The Assimilative Mapping of Ionospheric Electrodynamics (AMIE) model is an inversion technique that ingests data from a wide range of sources to produce a realistic representation of the high latitude electrodynamic state for a given time (Richmond and Kamide, 1988; Richmond, 1992). The data inputs typically include electric fields derived from ion velocities measured using radars and satellites, together with magnetic perturbations from ground- and space-based instruments. Using these data, the distribution of various electrodynamic parameters such as the electric potential and electric field can be derived through the electrodynamic equations.

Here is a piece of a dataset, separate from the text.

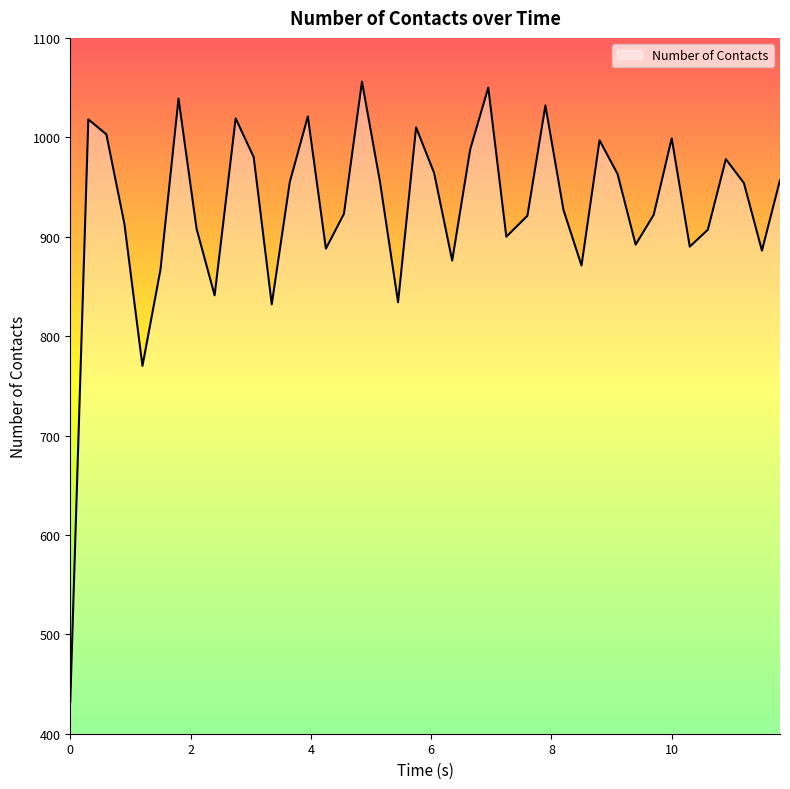

What is the difference between the maximum and minimum values?

624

The AMIE code is run routinely at ASTRA on a 5-minute cadence, ingesting ground-based magnetometer, SuperDARN, and DMSP E-field data.
IDA4D (Bust et al., 2000; Bust et. al, 2004) is a procedure which combines model output with actual measurement data. The algorithm organizes the data into spatial maps of electron density via an objective analysis technique, based upon three dimensional variational (3DVAR) data assimilation (Daley and Barker, 2001; Daley, 1991). These spatial maps are projected forward in time through a simple electron density continuity equation model, combined with a Gauss-Markov Kalman filter where they are used to initialize the next analysis. IDA4D takes into account data, data error covariances, a background model and the background model error covariances.
IDA4D is able to ingest any available observation of electron density or electron content.